What makes this training style work so well? “Most people do one second up and one down when they lift weights,” explains Westcott. “By slowing that process, you increase the amount of time there is tension on the muscle, and you don’t use any momentum to help you lift and lower, both of which make the exercise more effective.”
In Westcott’s studies, participants lifted for 10 seconds and lowered for four—which can feel like a toning eternity. But, he says, you can get similar results by using an easier-to-remember method, 5-5-5: Go up for five seconds and down for five seconds using a weight with which you can do only five reps. You can do several sets of the same move (with other moves interspersed), or you can mix it up and do just five reps of lots of moves. A 30-minute session twice a week should do the trick. “Research shows it takes your body three days to recover between strength sessions,” says Westcott. It’s during that time that your muscles get stronger and more defined, so adding more workouts will only break you down, not tone you up.
Foam rolling can increase flexibility and reduce muscle soreness. But many of us aren’t getting the full benefits. “People get on and roll out as fast as they can, especially the areas that are tight or sore. I see it all the time,” says Justin Norris, cofounder of LIT Method, a fitness studio in Los Angeles that offers Roll & Recovery classes. “You need to go at a nice, slow tempo to allow the muscle to really relax into the roller and release.”
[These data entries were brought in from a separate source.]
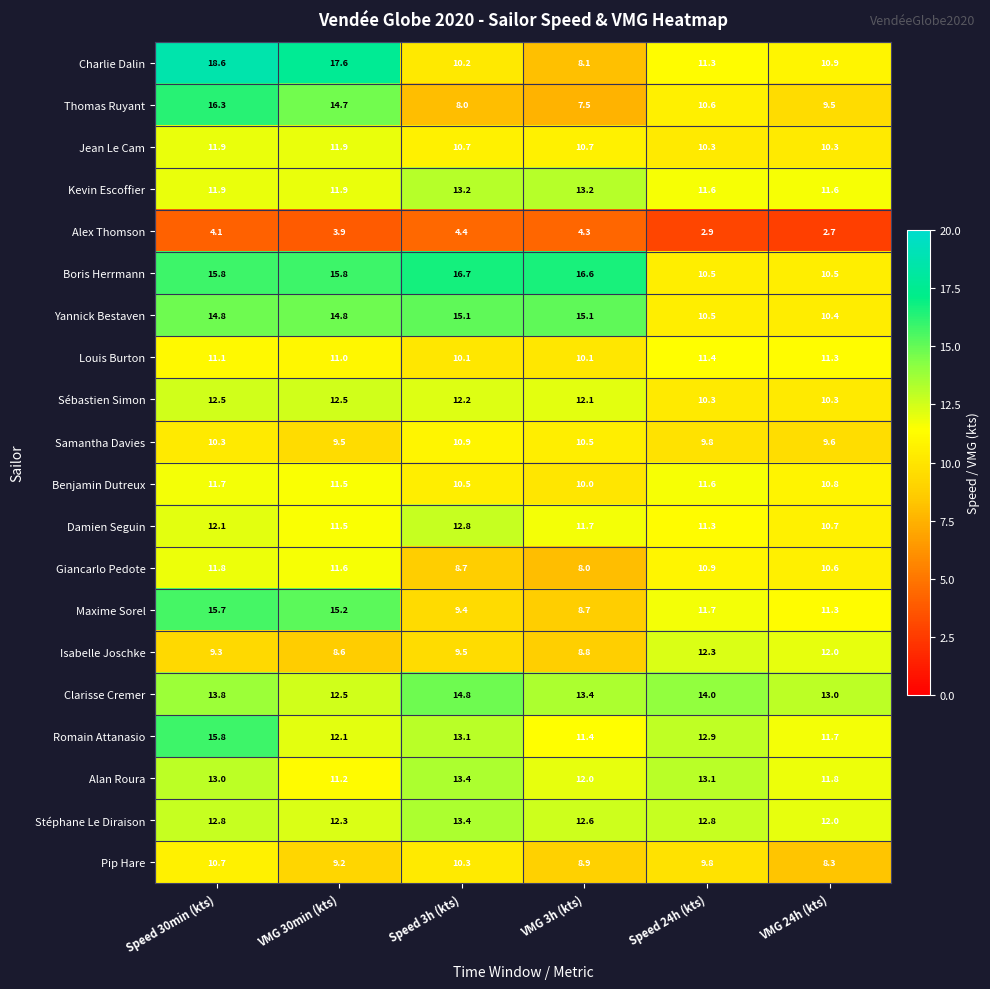

What is the maximum value for Kevin Escoffier?

13.2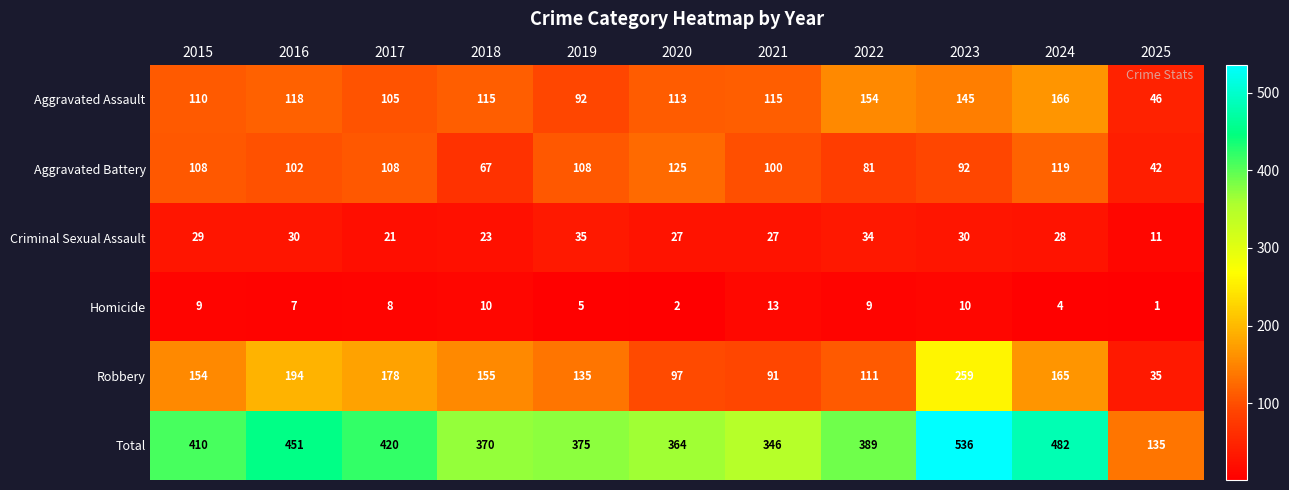

List the series in order of their peak value, highest first.

Total, Robbery, Aggravated Assault, Aggravated Battery, Criminal Sexual Assault, Homicide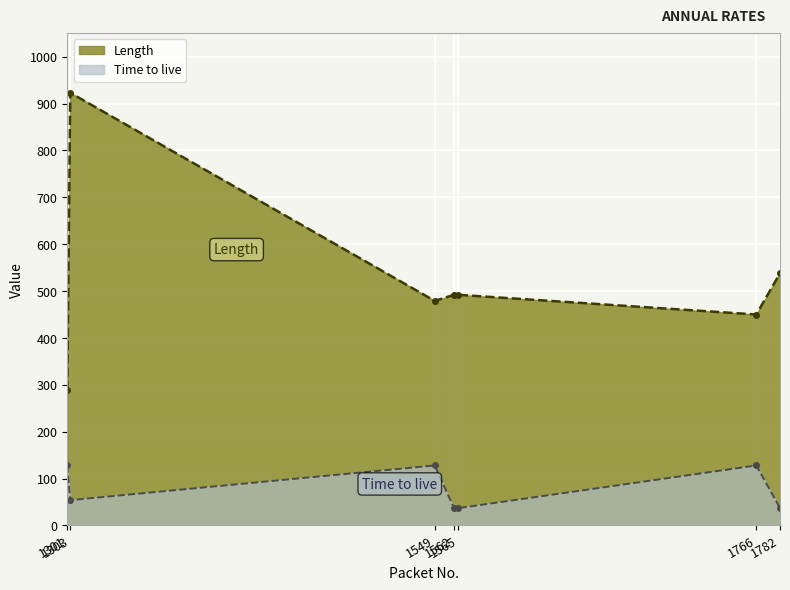

True or false: Length has more than 1 points higher than both neighbors.

False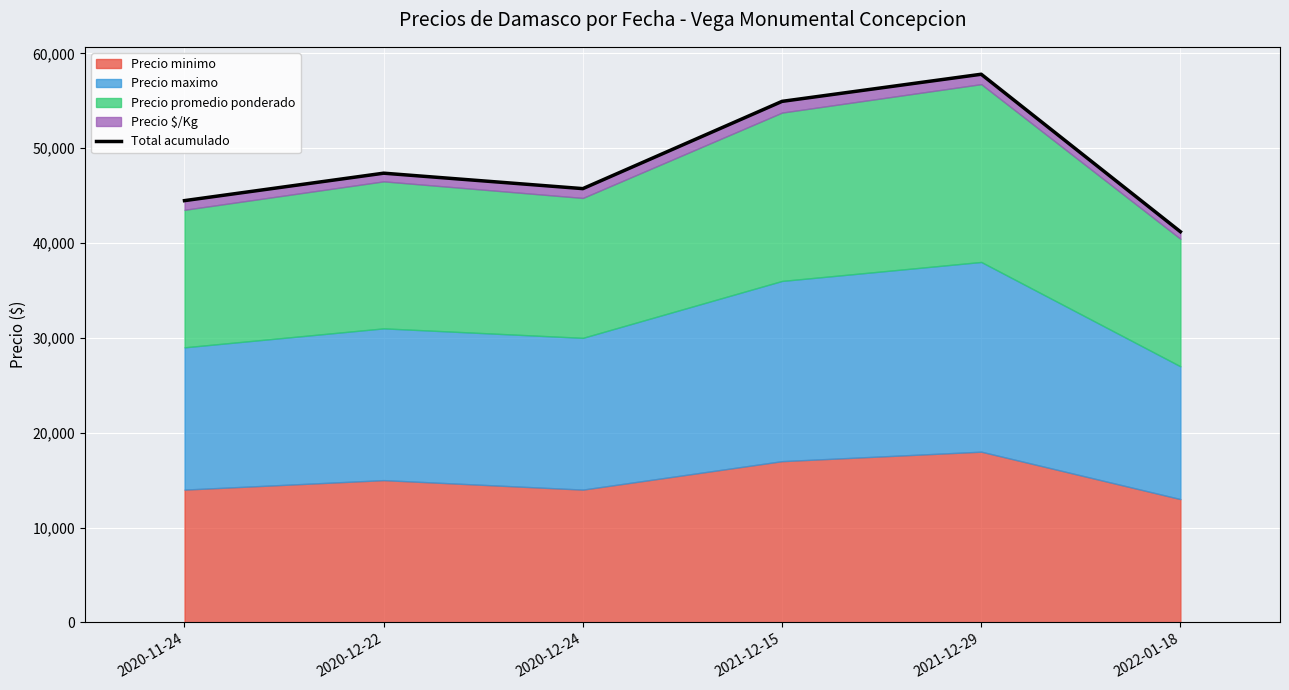

Reading left to right, transcribe all the data shown in this chart.

2020-11-24=44467	2020-12-22=47361	2020-12-24=45733	2021-12-15=54933	2021-12-29=57792	2022-01-18=41191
Norris recommends taking 10 full seconds to roll up and down whatever muscle you’re working on—and pausing for three counts on any spots that feel uncomfortable (the kind of uncomfortable that makes you wince a little; we’re not talking searing pain here). “That’s actually the area you need to target most,” says Norris. “Taking those few extra seconds will really get into the muscle. You’ll feel so much better afterward.” In other words, it’s worth the wince.